Goal of the exercise → Include no pictures. Output exactly the lines from the one that contains "1: (202, 156)" through the final line of the entries.

(Point correspondence tracking data)
·····

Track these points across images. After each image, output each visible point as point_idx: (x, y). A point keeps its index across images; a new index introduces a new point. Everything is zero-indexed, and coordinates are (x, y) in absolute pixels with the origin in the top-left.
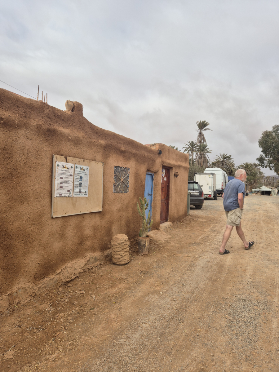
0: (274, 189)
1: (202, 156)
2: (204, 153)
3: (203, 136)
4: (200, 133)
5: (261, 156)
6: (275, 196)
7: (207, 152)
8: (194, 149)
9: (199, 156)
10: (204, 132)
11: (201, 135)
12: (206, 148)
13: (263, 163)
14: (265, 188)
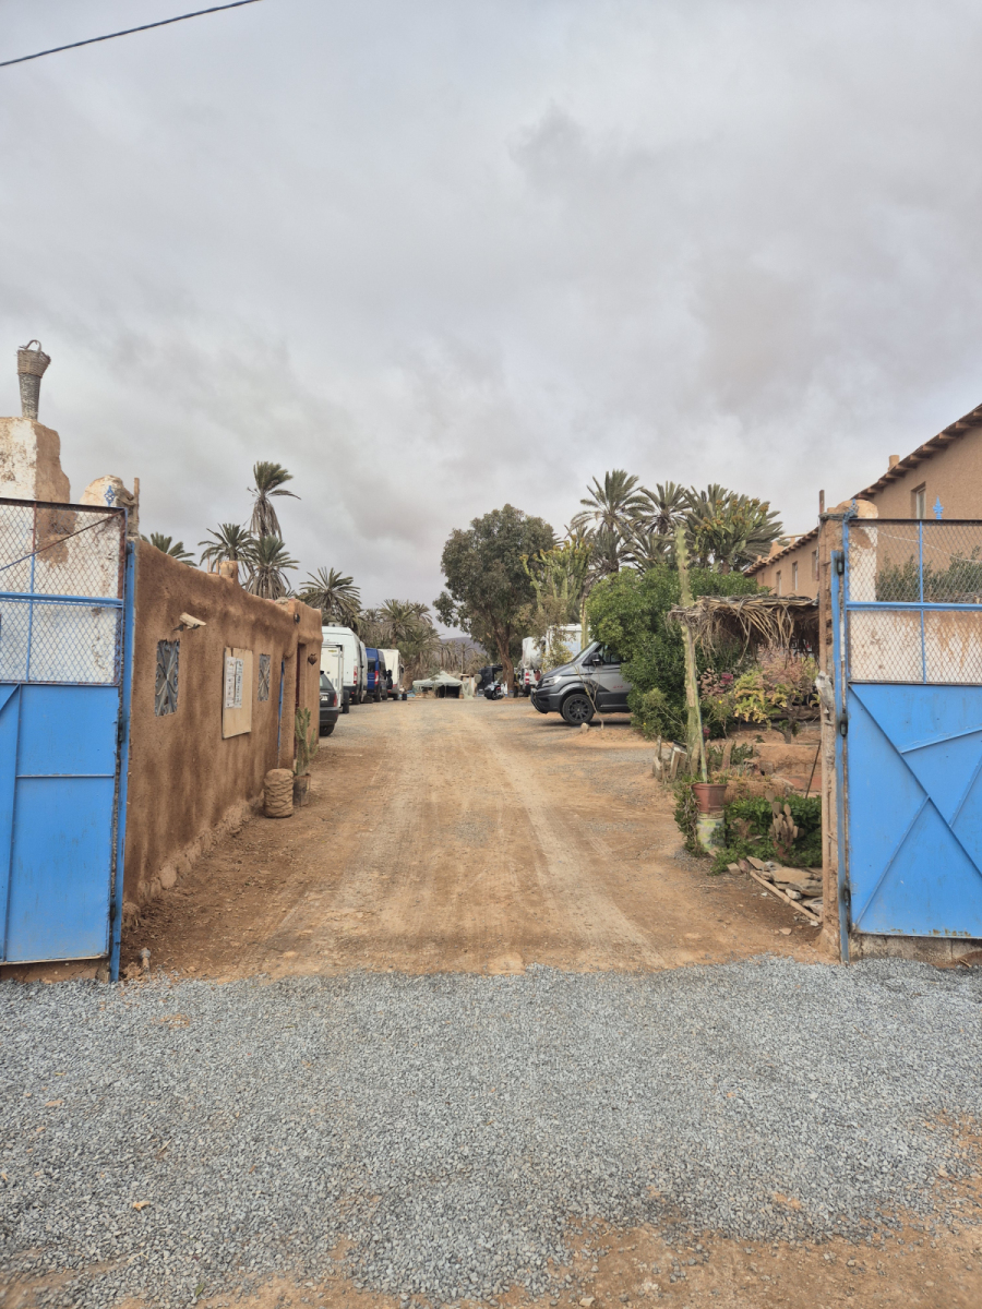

·····

Result of this task →
1: (202, 156)
2: (204, 153)
3: (203, 136)
4: (200, 133)
5: (261, 156)
6: (275, 196)
7: (207, 152)
8: (194, 149)
9: (199, 156)
10: (204, 132)
11: (201, 135)
12: (206, 148)
13: (263, 163)
14: (265, 188)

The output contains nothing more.